FRAGMENTO DEL TEXTO >>

Contra la represión en Colombia, sólo queda la lucha

La clase obrera colombiana se embarcaba el 28 de abril, tras las movilizaciones de noviembre de 2019, en una jornada indefinida de Paro Nacional y protestas desencadenadas como respuesta a la Reforma Tributaria que el gobierno de Duque pretendía imponer.

Esta reforma que suponía un incremento al 19% del IVA de productos esenciales afectaría de forma determinante a una clase trabajadora muy empobrecida, que ha llenado durante días las calles de toda Colombia para frenar mediante la lucha las políticas que ahondaban en la situación de precariedad de los trabajadores colombianos.

Las fuerzas represivas han tratado con toda la dureza de la que podían servirse de aplacar a los trabajadores que se manifestaban en la calle.

Tras días de incesantes movilizaciones se contabilizan al menos 19 muertos y más de 800 heridos a causa de la violencia policial que se ha ejercido en esta semana de protestas.

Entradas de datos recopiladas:

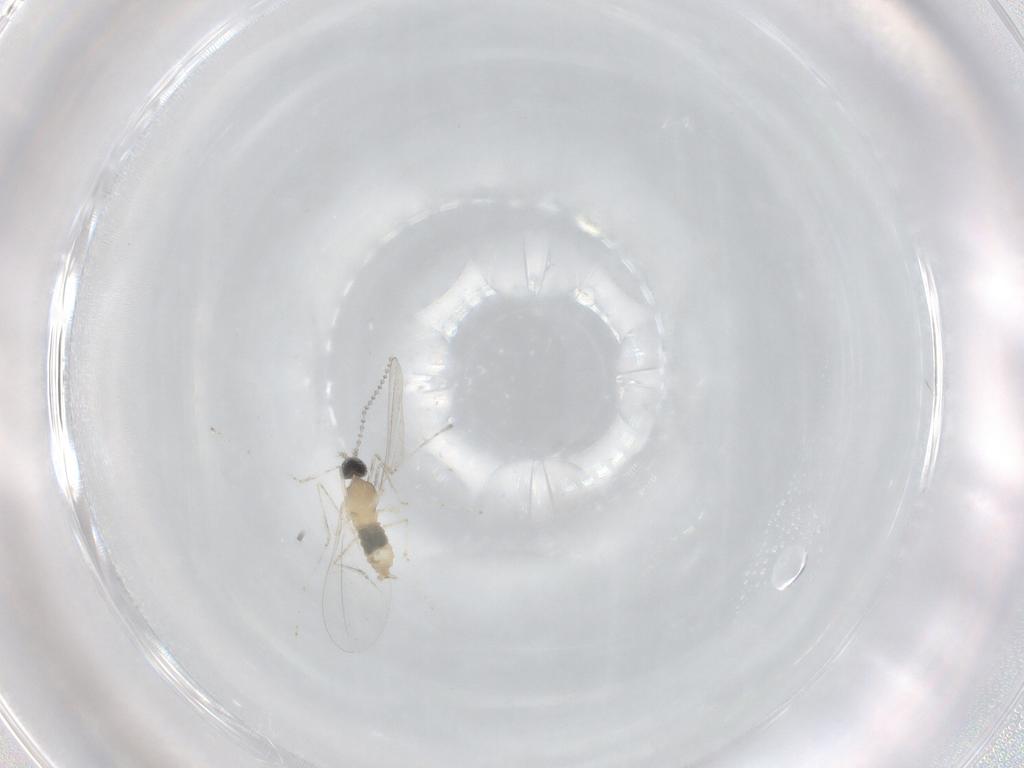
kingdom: Animalia
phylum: Arthropoda
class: Insecta
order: Diptera
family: Cecidomyiidae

QUÉ HACER >>
Según el texto sobre las protestas en Colombia, ¿hasta qué porcentaje habría subido el IVA de los productos esenciales con la reforma? Las entradas no tienen ningún papel en esta tarea.

SOLUCIÓN DESARROLLADA >>
Hasta el 19%.